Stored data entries
------------------------------------------------------------

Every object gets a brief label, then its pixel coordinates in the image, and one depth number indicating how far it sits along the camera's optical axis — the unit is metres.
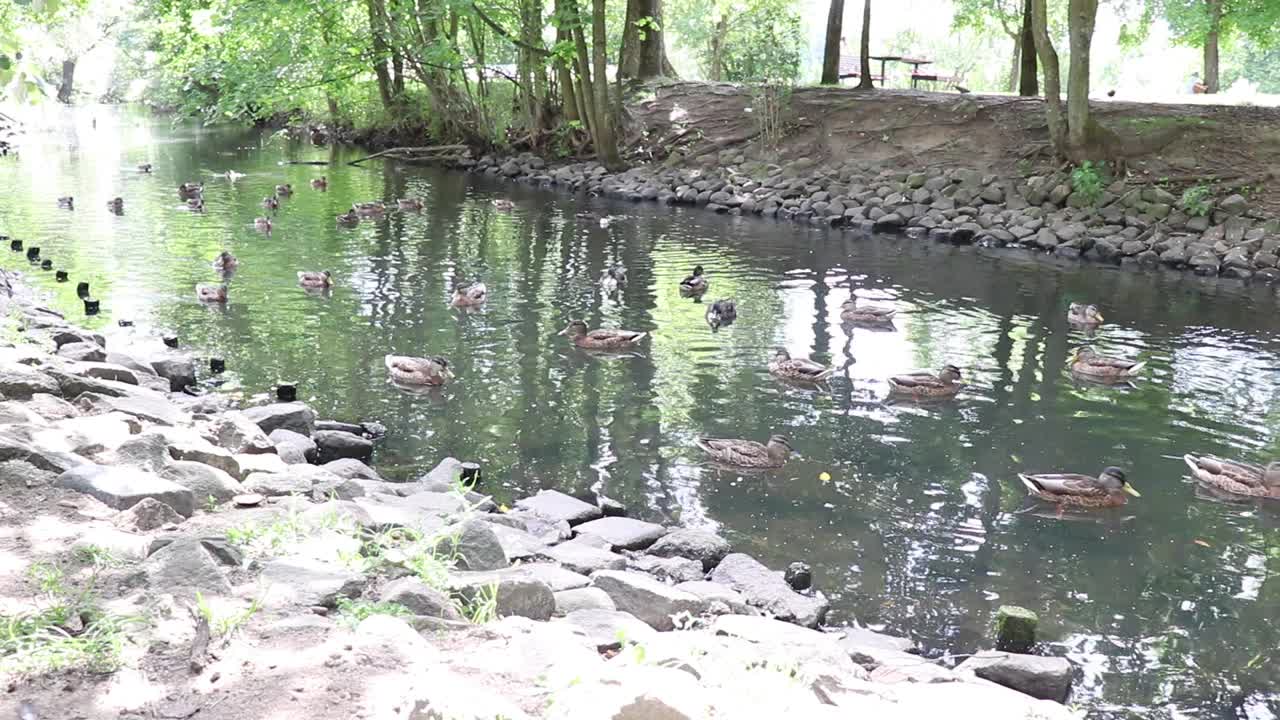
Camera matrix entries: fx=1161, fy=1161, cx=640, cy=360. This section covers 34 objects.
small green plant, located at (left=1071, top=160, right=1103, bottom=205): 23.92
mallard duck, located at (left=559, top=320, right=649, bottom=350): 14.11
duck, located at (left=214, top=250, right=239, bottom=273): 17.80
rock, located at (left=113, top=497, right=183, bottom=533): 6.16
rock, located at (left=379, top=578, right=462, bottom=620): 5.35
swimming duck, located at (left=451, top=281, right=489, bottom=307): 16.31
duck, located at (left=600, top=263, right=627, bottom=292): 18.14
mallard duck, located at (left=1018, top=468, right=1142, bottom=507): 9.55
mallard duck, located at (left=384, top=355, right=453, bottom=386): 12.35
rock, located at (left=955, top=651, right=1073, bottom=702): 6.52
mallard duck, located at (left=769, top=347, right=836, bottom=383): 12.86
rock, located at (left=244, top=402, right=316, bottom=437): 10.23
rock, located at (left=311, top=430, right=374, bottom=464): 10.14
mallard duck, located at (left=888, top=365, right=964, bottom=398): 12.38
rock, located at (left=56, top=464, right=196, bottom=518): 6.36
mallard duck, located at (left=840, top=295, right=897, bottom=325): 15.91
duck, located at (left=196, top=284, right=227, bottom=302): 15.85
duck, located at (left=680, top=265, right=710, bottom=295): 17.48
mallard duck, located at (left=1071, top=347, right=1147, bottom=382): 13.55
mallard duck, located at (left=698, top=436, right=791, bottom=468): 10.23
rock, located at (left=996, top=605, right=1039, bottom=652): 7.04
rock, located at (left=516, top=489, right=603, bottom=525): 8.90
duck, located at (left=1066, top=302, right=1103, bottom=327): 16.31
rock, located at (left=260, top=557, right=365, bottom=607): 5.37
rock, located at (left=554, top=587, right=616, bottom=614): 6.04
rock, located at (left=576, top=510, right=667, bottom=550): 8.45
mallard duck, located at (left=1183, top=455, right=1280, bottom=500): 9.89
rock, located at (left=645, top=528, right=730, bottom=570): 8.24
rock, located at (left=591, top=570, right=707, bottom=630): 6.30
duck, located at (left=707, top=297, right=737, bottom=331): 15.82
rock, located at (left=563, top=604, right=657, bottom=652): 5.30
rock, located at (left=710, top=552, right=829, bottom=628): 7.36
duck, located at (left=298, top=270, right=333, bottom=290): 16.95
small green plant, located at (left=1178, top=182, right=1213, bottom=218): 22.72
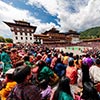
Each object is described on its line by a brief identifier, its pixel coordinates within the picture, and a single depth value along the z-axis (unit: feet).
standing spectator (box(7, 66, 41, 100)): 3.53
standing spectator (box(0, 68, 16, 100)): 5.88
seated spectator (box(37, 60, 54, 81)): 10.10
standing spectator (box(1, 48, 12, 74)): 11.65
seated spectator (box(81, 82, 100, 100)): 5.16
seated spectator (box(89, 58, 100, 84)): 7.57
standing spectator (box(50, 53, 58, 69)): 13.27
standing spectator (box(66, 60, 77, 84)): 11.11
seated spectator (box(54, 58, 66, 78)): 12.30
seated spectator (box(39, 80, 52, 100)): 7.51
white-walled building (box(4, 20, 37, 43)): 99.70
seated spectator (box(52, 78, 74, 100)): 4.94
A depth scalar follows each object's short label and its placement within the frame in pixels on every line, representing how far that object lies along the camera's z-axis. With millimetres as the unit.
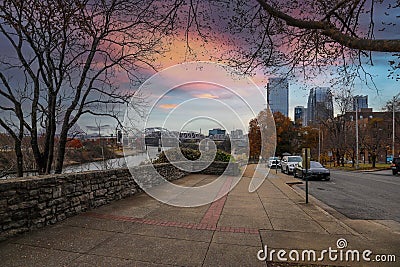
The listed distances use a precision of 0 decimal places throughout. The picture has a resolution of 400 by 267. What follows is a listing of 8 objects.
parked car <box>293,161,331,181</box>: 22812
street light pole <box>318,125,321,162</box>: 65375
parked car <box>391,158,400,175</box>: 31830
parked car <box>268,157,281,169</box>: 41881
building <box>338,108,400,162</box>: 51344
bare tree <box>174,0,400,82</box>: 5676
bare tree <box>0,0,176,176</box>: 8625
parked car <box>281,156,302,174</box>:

------------------------------------------------------------

REQUIRED ACTION -> In the entries above, find the line containing "right=227, bottom=302): 15.85" and the line containing "standing spectator (box(0, 68, 16, 100)): 5.88"; give again exactly those two lines and every line between them, minus the pictures.

ANSWER TO THIS TASK ->
duck, located at (left=196, top=284, right=227, bottom=302): 15.85
duck, located at (left=680, top=265, right=710, bottom=295): 17.48
mallard duck, located at (left=1071, top=347, right=1147, bottom=382): 13.55
mallard duck, located at (left=698, top=436, right=791, bottom=468): 10.23
rock, located at (left=996, top=605, right=1039, bottom=652): 7.04
rock, located at (left=516, top=489, right=603, bottom=525): 8.90
duck, located at (left=1066, top=302, right=1103, bottom=327): 16.31
rock, located at (left=260, top=557, right=365, bottom=607): 5.37
rock, located at (left=554, top=587, right=616, bottom=614): 6.04
rock, located at (left=576, top=510, right=667, bottom=550): 8.45
mallard duck, located at (left=1183, top=455, right=1280, bottom=500): 9.89
rock, located at (left=645, top=528, right=730, bottom=570): 8.24
rock, located at (left=591, top=570, right=707, bottom=630): 6.30
duck, located at (left=707, top=297, right=737, bottom=331): 15.82
rock, located at (left=563, top=604, right=657, bottom=652): 5.30
rock, located at (left=710, top=552, right=829, bottom=628): 7.36
duck, located at (left=298, top=270, right=333, bottom=290): 16.95
small green plant, located at (left=1178, top=182, right=1213, bottom=218): 22.72
Each object is described on its line by a brief identifier, its pixel coordinates within the picture, and a single depth value along the z-axis (unit: feet).
standing spectator (box(7, 66, 41, 100)): 3.53
standing spectator (box(0, 68, 16, 100)): 5.88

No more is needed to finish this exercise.